By Bob Garver
“Cars” is probably the most unpopular arm of the Pixar universe. The first film was only moderately well-received, the sequel was the first eligible Pixar film not to be nominated for Best Animated Feature at the Oscars, and the two “Planes” spinoffs (which are from a non-Pixar branch of Disney) are direct-to-DVD-quality garbage. To be clear, I liked the first two “Cars” movies and I don’t think Pixar has ever made a “bad” movie, but I don’t know why they’re dead-set on expending this franchise when they keep hitting a wall with anthropomorphic vehicles.
The movie once again follows racecar Lightning McQueen (Owen Wilson), who finds himself in possibly the twilight of his career. A flashy new racer (Armie Hammer) is winning races and forcing older cars into retirement. Lightning wrecks trying to keep up with him and spends months feeling broken, figuratively and literally. Determined to make a comeback, he takes on new sponsor Sterling (Nathan Fillion), who is very generous, but has him train under the annoying Cruz Ramirez (Cristela Alonzo). He’s nearly forced to retire after a bad performance on a simulator he doesn’t understand (which is the equivalent of firing a football player for not immediate mastering one of those “Madden NFL” games), but he convinces Sterling to give him one more chance if he wins a race by going around the country and training his own way. Sterling agrees, but makes him take Cruz with him. Lightning gets frustrated because Cruz needs to be able to race to keep up with him, and she can’t, so he has to teach her. The two go on rustic adventures, including a demolition derby and seeking out Smokey (Chris Cooper), mentor to Lightning’s late mentor Doc Hudson.
The problem that a lot of critics have with the “Cars” movies is that it’s not clear exactly how this world works. Questions are constantly being raised like “Were the cars built or were they born?” “Do they eat food or do they get by on gasoline?” “How did all the buildings and stadiums get built if nobody has any hands?” and of course “Did humans ever exist in this world?” I’ve typically tried to ignore these questions under the umbrella of “suspension of disbelief,” but this movie makes it so hard. There’s a lot of material about the aging Lighting pushing his body to the limit, and it begs so many questions about how the cars’ bodies work that I can’t get lost in this world the way I’m supposed to.

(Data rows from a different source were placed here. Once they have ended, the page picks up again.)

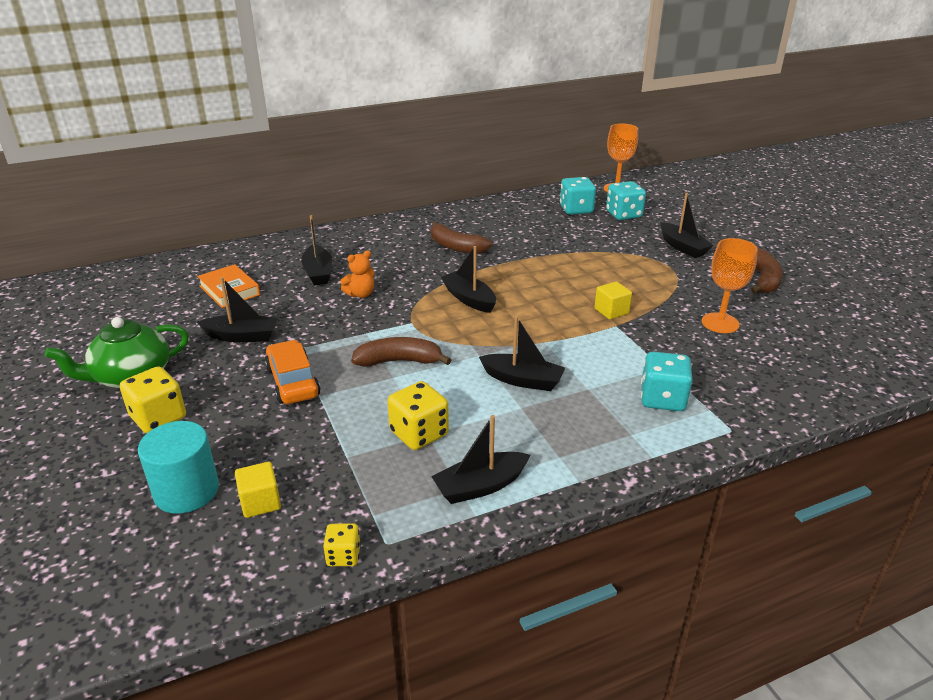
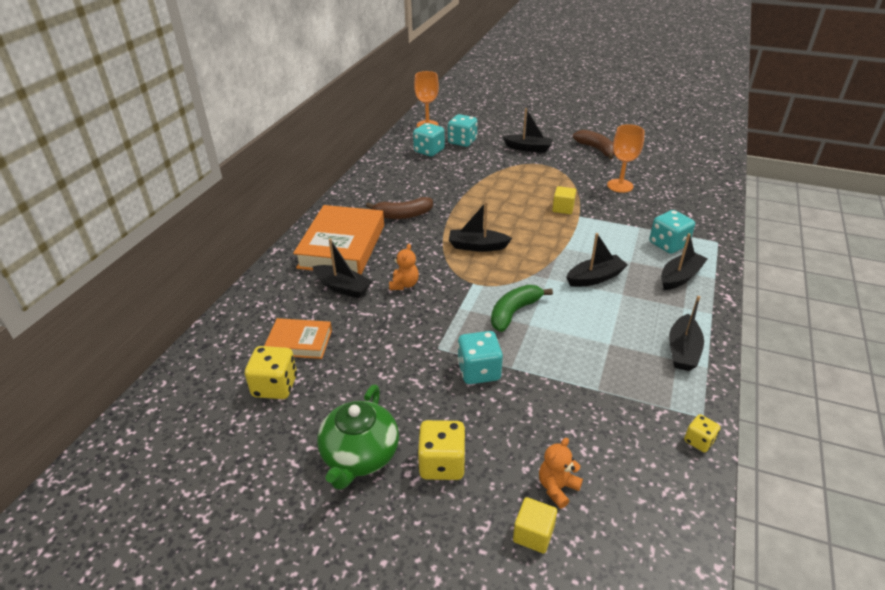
camera: 45 degrees left, 5 degrees up
(186, 491) = (557, 488): turquoise cylinder -> orange teddy bear
(242, 336) = (382, 367): black boat -> black boat (680, 277)
(260, 502) = (608, 454): yellow cube -> yellow cube (533, 534)
(293, 382) = (479, 371): orange car -> turquoise dice
(370, 246) = (342, 246): none -> orange book
(399, 361) = (514, 312): brown banana -> green banana
(419, 433) = (605, 346): yellow dice -> yellow dice (275, 386)

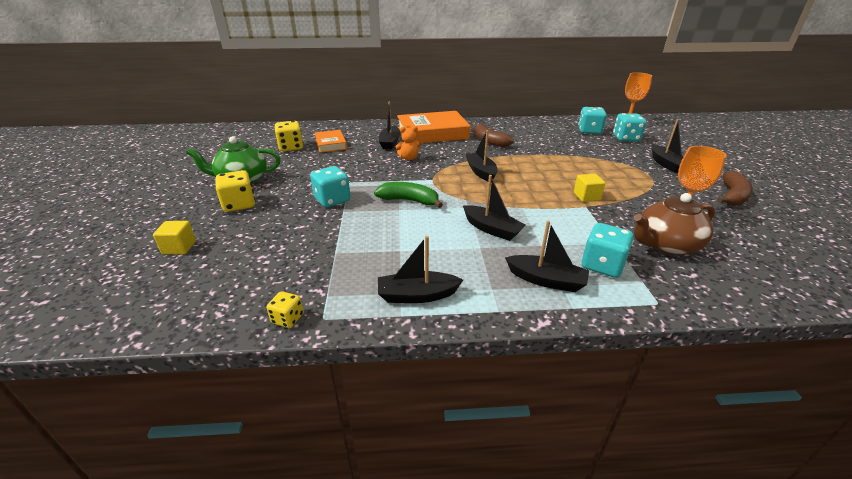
camera: 65 degrees right, 5 degrees down
(557, 488) = (222, 250): orange teddy bear -> none
(651, 207) = (665, 245): none -> brown teapot

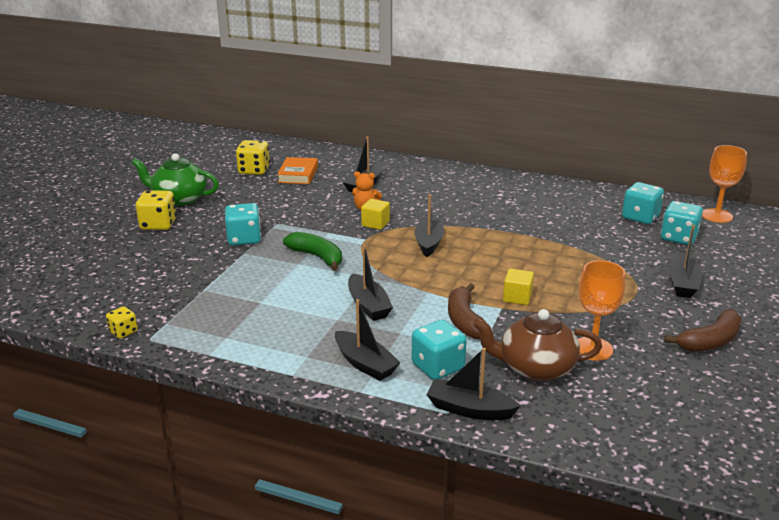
camera: 25 degrees right, 5 degrees down
(179, 247) = (84, 253): yellow cube -> yellow cube (375, 224)
(417, 295) = (237, 343): black boat -> black boat (469, 409)
(432, 133) = (427, 182): orange book -> none
(489, 141) = (485, 206): brown banana -> brown banana (465, 321)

There are problems left and right in this movie. Like how the announcers never stop talking about Lightning despite his star supposedly fading. Or how returning characters like Mater (Larry the Cable Guy) are inserted awkwardly into the movie via video chat, which is a good way of sneaking in actors that you can’t get on set, but why do it in an animated movie? We’re supposed to feel sorry for Cruz because she’s a “trainer” and not a “racer,” but she’s a highly-respected trainer at the hottest facility in the country, so she’s obviously doing well for herself. She’d be more sympathetic if she were more repressed. Then there’s the ending, which is going to get a lot of complaints. In a movie about talking, living cars, the rule-bend in the climactic race is the most unbelievable thing about it.
“Cars 3” has so much going against it, and yet it’s impossible for me to dislike this movie because the Pixar magic is out in full force. I like the performances, the jokes, the dialogue in winsome and serious moments, the detailed animation (did they slip some live-action backgrounds in there or are they just that good?). This is by no means one of Pixar’s best movies, and I would even say it’s valid to call it a disappointment. But Pixar’s streak of never making a bad movie is still intact. “Cars 3” passes inspection, but just barely.
Two and a Half Stars out of Five.
“Cars 3” is rated G. Its running time is 109 minutes.